According to military historian Martin van Creveld, until the Kennedy administration the United States had deliberately ignored the nuclear program and assumed that Israel would keep its nuclear program secret. Kennedy, however, was no longer willing to tolerate an Israeli nuclear weapons program and the accompanying danger that other states might obtain the necessary know-how to build nuclear weapons. Thus, he said, U.S. policy had changed dramatically.

Before the first Israeli nuclear bomb was ready in 1967, on the eve of the Six-Day War, the Soviet Union, which was primarily concerned with preventing an Israeli bomb, and the Arab states had allied themselves. However, no one had expected the success of the Israeli preemptive attack on the Arab air force, so that the Soviet Union ultimately remained passive in the war. Then, in 1969, a secret agreement had been reached between Golda Meir and Richard Nixon in which the United States allowed Israel to be a nuclear power.

When Saddam Hussein bombed Israel with Scud missiles in 1991 in revenge for the attacks on Iraq, Israeli politicians used this as an opportunity to put Germany under moral pressure. The success of the strategy had been the delivery of three German submarines to Israel, of which only half a submarine had to be paid for.
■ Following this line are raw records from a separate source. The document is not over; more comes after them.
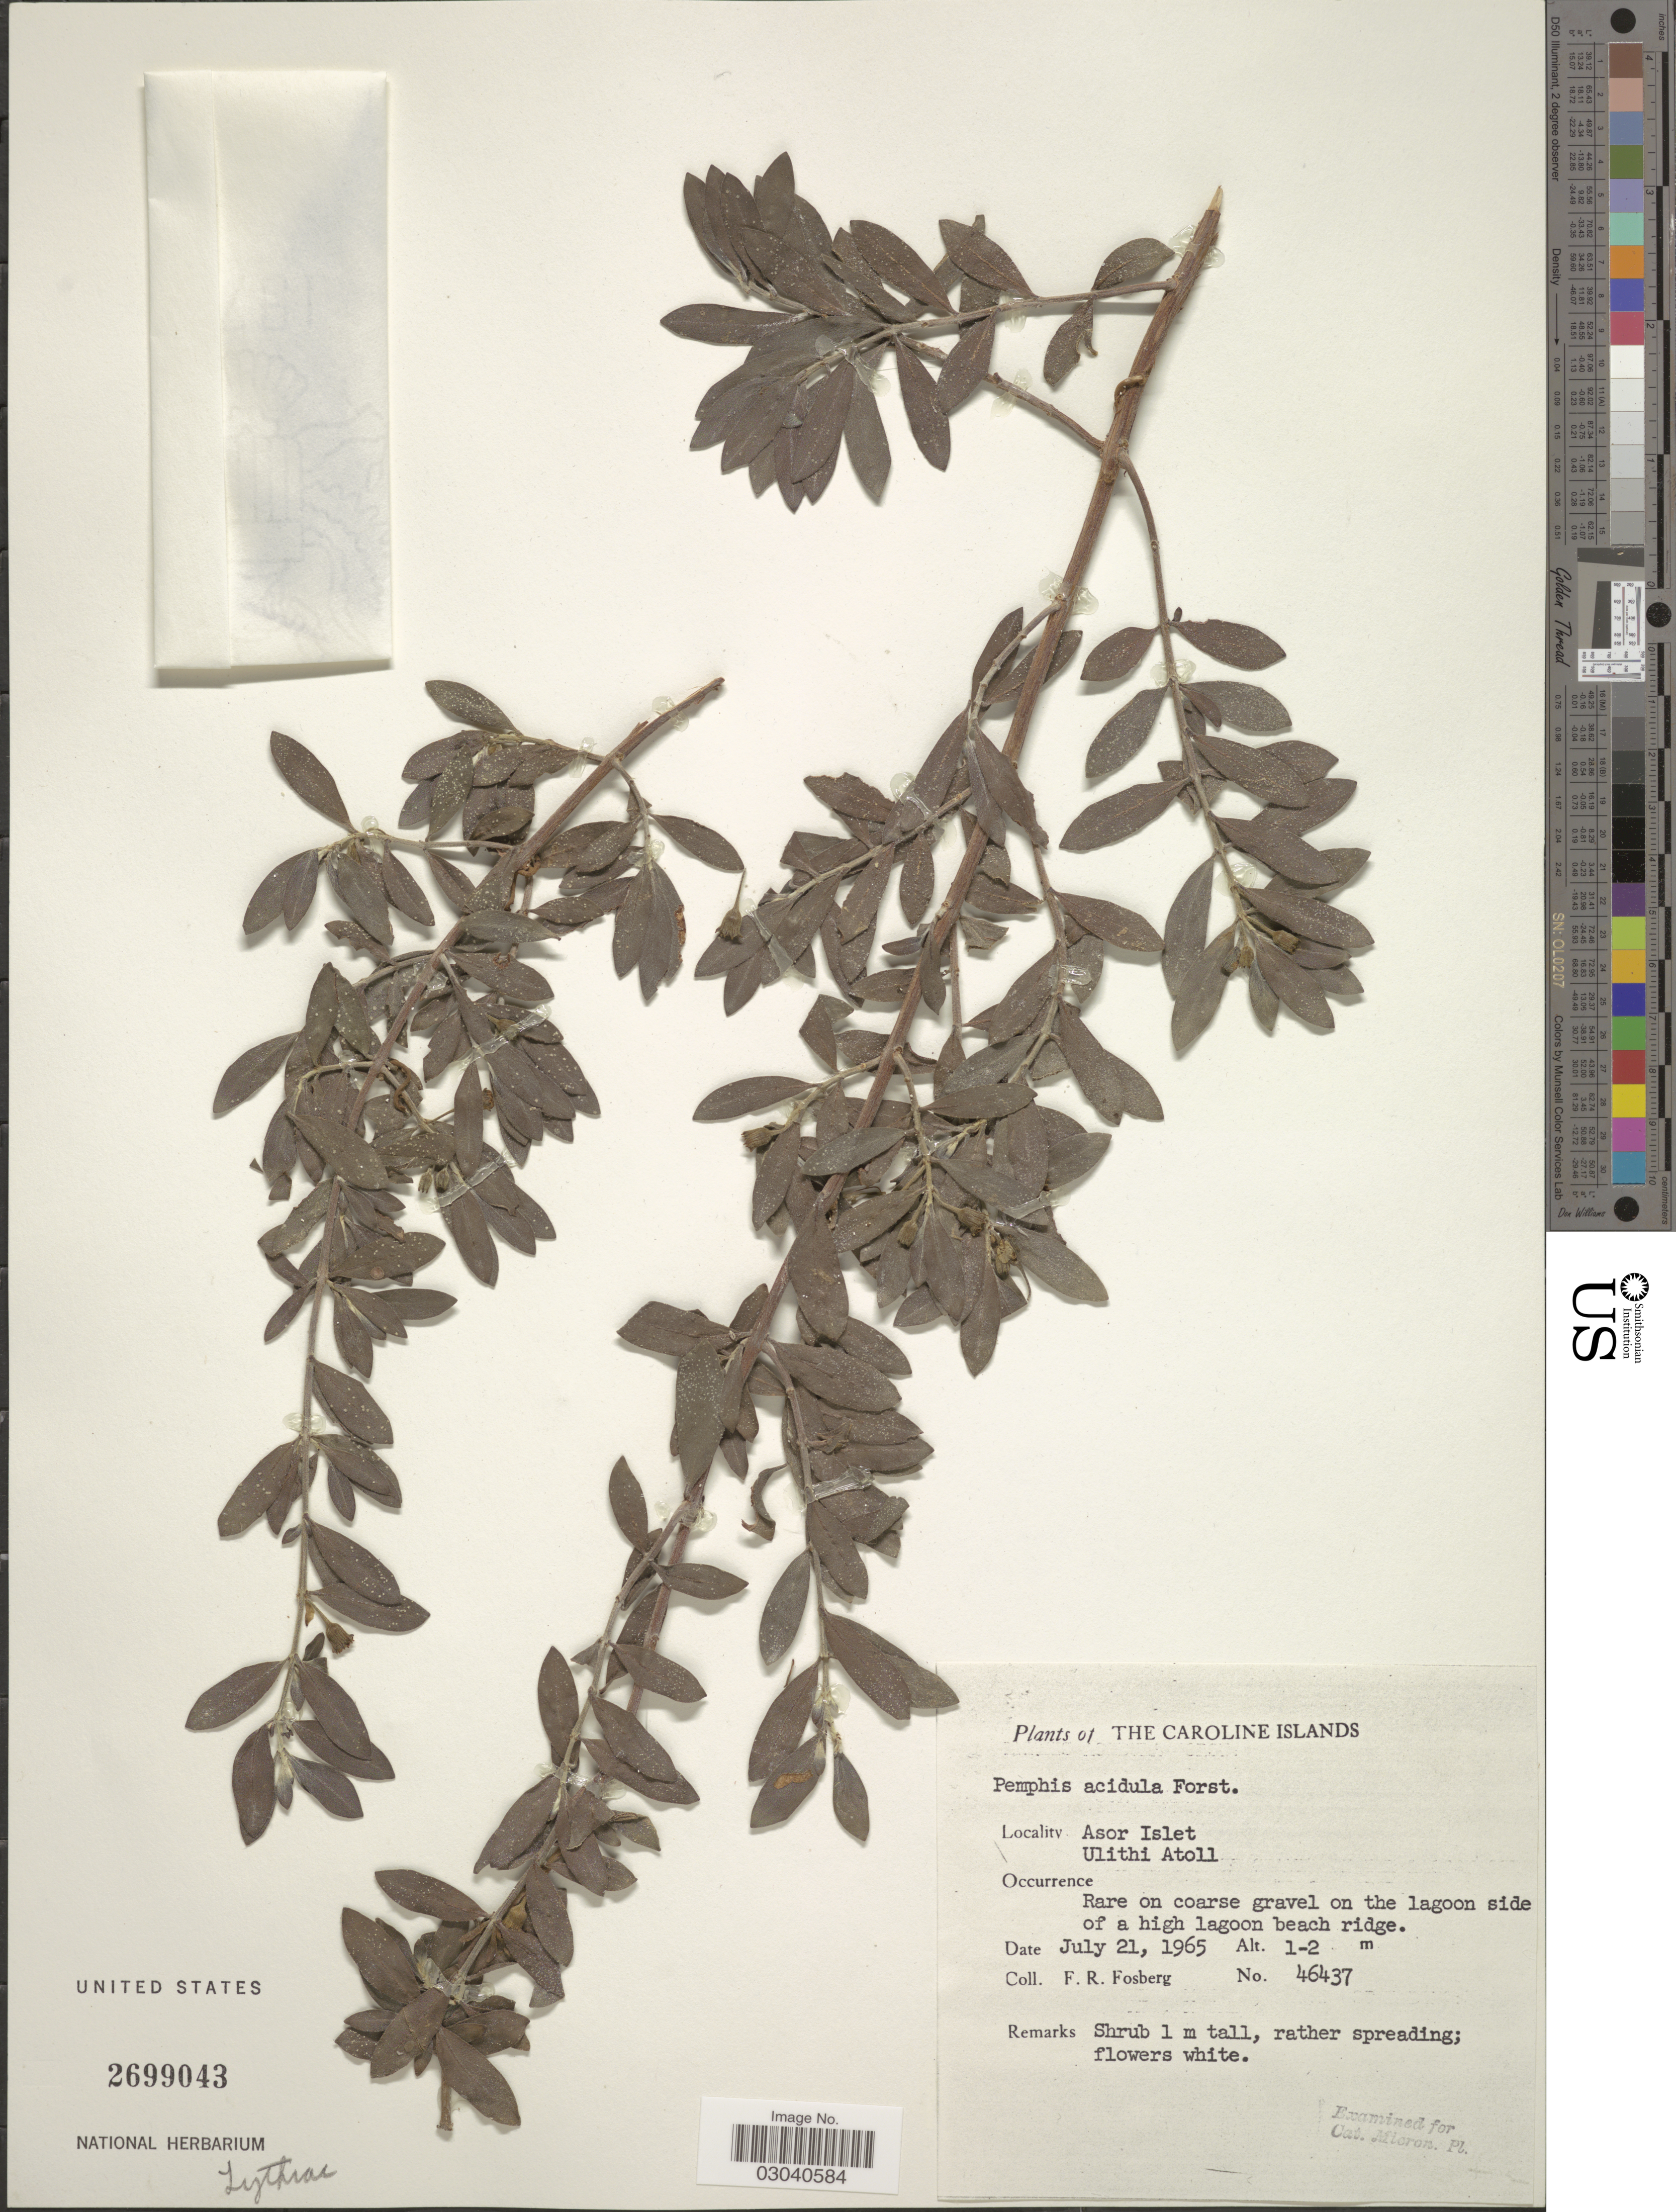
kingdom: Plantae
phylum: Tracheophyta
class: Magnoliopsida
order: Myrtales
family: Lythraceae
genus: Pemphis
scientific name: Pemphis acidula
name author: J.R. Forst. & G. Forst.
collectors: F. R. Fosberg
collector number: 46437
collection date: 1965-07-21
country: Micronesia, Federated States of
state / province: Yap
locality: The Caroline Islands. Asor Islet. Ulithi Atoll.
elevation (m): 1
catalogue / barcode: US 2699043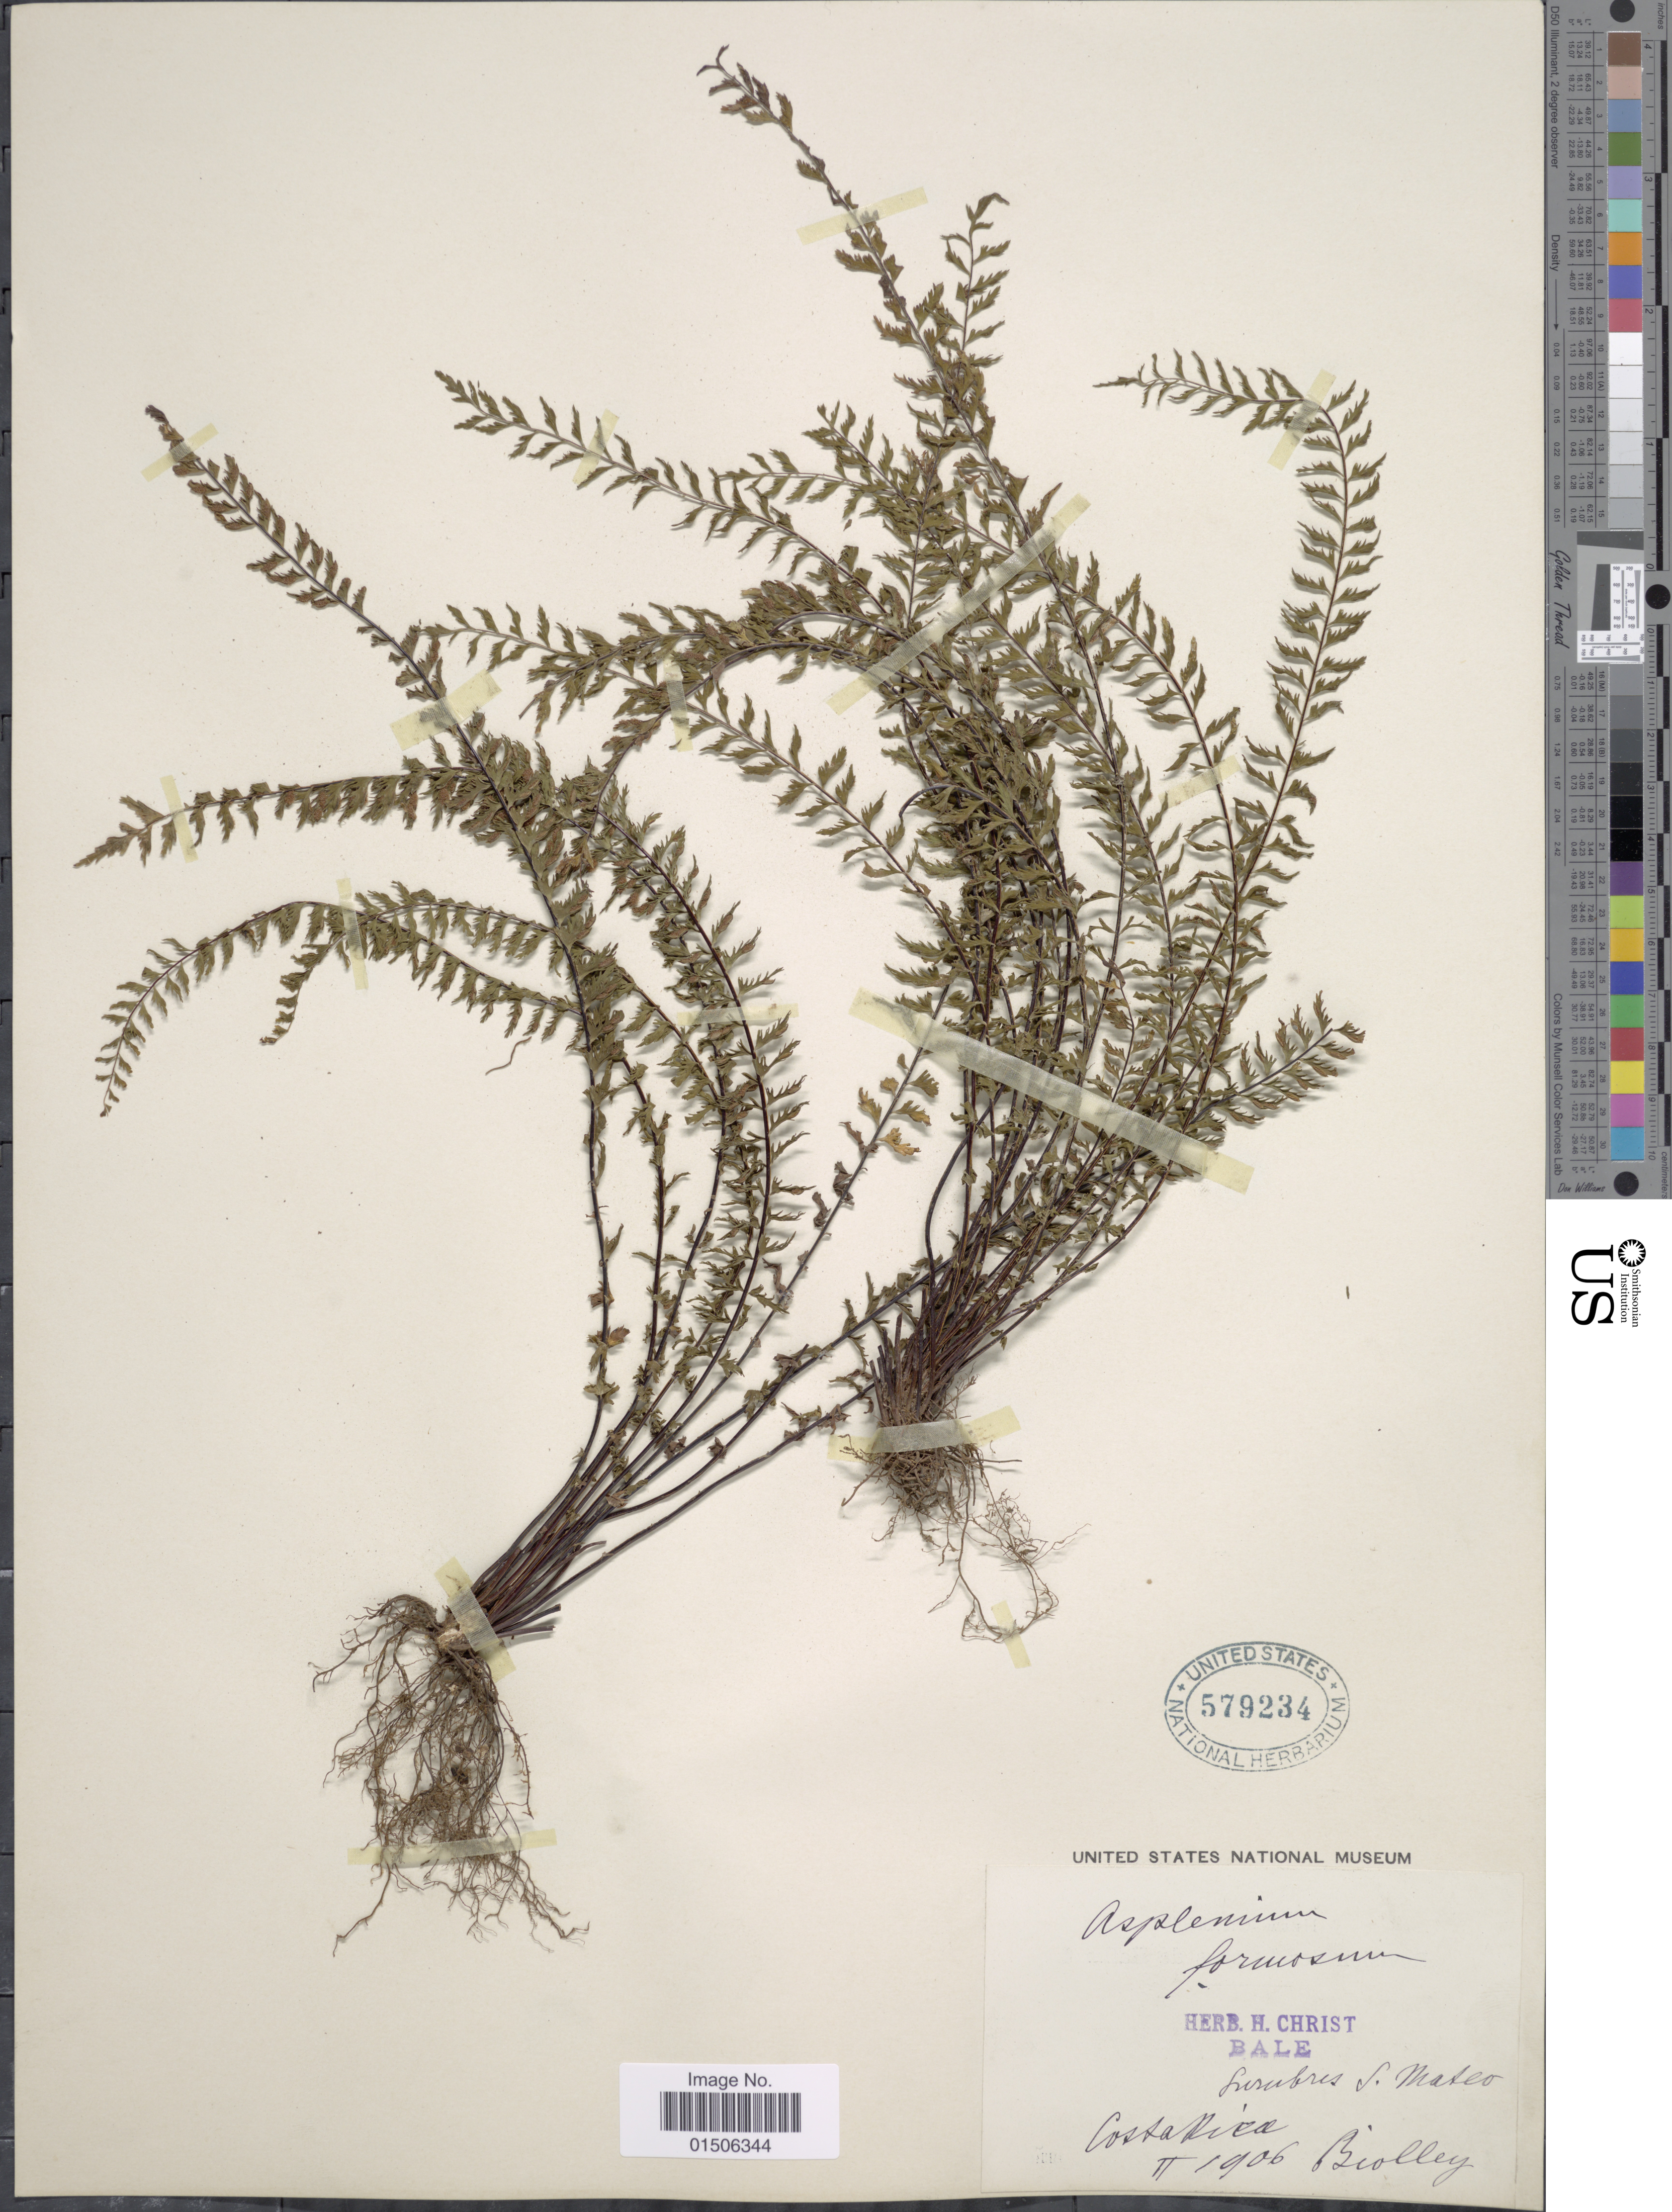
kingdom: Plantae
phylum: Tracheophyta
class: Polypodiopsida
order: Polypodiales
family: Aspleniaceae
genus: Asplenium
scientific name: Asplenium formosum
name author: Willd.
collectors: Biolley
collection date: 1906-02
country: Costa Rica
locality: [illegible text] S. Mateo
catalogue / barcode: US 579234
The submarines were immediately armed with nuclear cruise missiles. Avi Primor describes that despite all knowledge about Israeli nuclear bombs, the respective German governments always pretended that they did not exist.

The film claims that the Israeli nuclear weapons were also tabooed in Germany. The politician Karsten Voigt, who was foreign policy spokesman for the SPD at the time, states that the worst thing would have been to ask Israel and get an honest answer there - which is why the questions were not asked. Nevertheless, it was clear to every politician involved in the matter that the German delivery would immediately be used by Israel for nuclear armament purposes, yet this was a point that no one wanted to think about in more detail.

The film ends with the thesis of the filmmakers that Israel is one of the largest nuclear powers, that it can attack targets worldwide, that it has obliged its citizens to remain silent, and that it thus withdraws its nuclear armament program from democratic control.